EXTRACTED ENTRIES:
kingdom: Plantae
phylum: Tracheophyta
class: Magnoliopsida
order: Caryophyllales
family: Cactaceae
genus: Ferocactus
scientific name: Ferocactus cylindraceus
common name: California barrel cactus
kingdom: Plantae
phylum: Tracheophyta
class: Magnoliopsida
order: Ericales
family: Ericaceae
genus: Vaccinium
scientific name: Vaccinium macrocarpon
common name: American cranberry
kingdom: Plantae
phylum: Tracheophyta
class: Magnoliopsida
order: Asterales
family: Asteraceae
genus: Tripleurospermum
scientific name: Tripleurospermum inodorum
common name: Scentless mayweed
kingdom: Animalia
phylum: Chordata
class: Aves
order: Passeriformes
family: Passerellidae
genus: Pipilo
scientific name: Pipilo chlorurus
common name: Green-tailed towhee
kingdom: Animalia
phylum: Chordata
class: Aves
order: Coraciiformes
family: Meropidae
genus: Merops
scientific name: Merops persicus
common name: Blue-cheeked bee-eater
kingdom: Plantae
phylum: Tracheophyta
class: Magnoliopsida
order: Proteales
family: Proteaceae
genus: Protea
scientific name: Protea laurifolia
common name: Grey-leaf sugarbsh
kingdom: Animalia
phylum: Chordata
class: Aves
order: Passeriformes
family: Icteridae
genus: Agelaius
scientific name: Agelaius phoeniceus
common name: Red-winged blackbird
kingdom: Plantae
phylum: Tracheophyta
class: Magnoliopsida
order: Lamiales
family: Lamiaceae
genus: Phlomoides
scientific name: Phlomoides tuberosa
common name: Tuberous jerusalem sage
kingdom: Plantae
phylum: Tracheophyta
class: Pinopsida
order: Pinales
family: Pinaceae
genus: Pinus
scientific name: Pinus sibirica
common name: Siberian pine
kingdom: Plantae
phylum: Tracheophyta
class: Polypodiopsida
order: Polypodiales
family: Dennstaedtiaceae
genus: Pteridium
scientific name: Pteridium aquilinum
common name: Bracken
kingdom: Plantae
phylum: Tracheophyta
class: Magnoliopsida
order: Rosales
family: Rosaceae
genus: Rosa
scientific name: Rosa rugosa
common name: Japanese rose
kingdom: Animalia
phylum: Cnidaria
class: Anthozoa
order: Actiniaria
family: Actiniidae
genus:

SET TASK: Copy the data above line for line, with every word and spelling unchanged.

REPLY TO THE TASK:
kingdom: Plantae
phylum: Tracheophyta
class: Magnoliopsida
order: Caryophyllales
family: Cactaceae
genus: Ferocactus
scientific name: Ferocactus cylindraceus
common name: California barrel cactus
kingdom: Plantae
phylum: Tracheophyta
class: Magnoliopsida
order: Ericales
family: Ericaceae
genus: Vaccinium
scientific name: Vaccinium macrocarpon
common name: American cranberry
kingdom: Plantae
phylum: Tracheophyta
class: Magnoliopsida
order: Asterales
family: Asteraceae
genus: Tripleurospermum
scientific name: Tripleurospermum inodorum
common name: Scentless mayweed
kingdom: Animalia
phylum: Chordata
class: Aves
order: Passeriformes
family: Passerellidae
genus: Pipilo
scientific name: Pipilo chlorurus
common name: Green-tailed towhee
kingdom: Animalia
phylum: Chordata
class: Aves
order: Coraciiformes
family: Meropidae
genus: Merops
scientific name: Merops persicus
common name: Blue-cheeked bee-eater
kingdom: Plantae
phylum: Tracheophyta
class: Magnoliopsida
order: Proteales
family: Proteaceae
genus: Protea
scientific name: Protea laurifolia
common name: Grey-leaf sugarbsh
kingdom: Animalia
phylum: Chordata
class: Aves
order: Passeriformes
family: Icteridae
genus: Agelaius
scientific name: Agelaius phoeniceus
common name: Red-winged blackbird
kingdom: Plantae
phylum: Tracheophyta
class: Magnoliopsida
order: Lamiales
family: Lamiaceae
genus: Phlomoides
scientific name: Phlomoides tuberosa
common name: Tuberous jerusalem sage
kingdom: Plantae
phylum: Tracheophyta
class: Pinopsida
order: Pinales
family: Pinaceae
genus: Pinus
scientific name: Pinus sibirica
common name: Siberian pine
kingdom: Plantae
phylum: Tracheophyta
class: Polypodiopsida
order: Polypodiales
family: Dennstaedtiaceae
genus: Pteridium
scientific name: Pteridium aquilinum
common name: Bracken
kingdom: Plantae
phylum: Tracheophyta
class: Magnoliopsida
order: Rosales
family: Rosaceae
genus: Rosa
scientific name: Rosa rugosa
common name: Japanese rose
kingdom: Animalia
phylum: Cnidaria
class: Anthozoa
order: Actiniaria
family: Actiniidae
genus:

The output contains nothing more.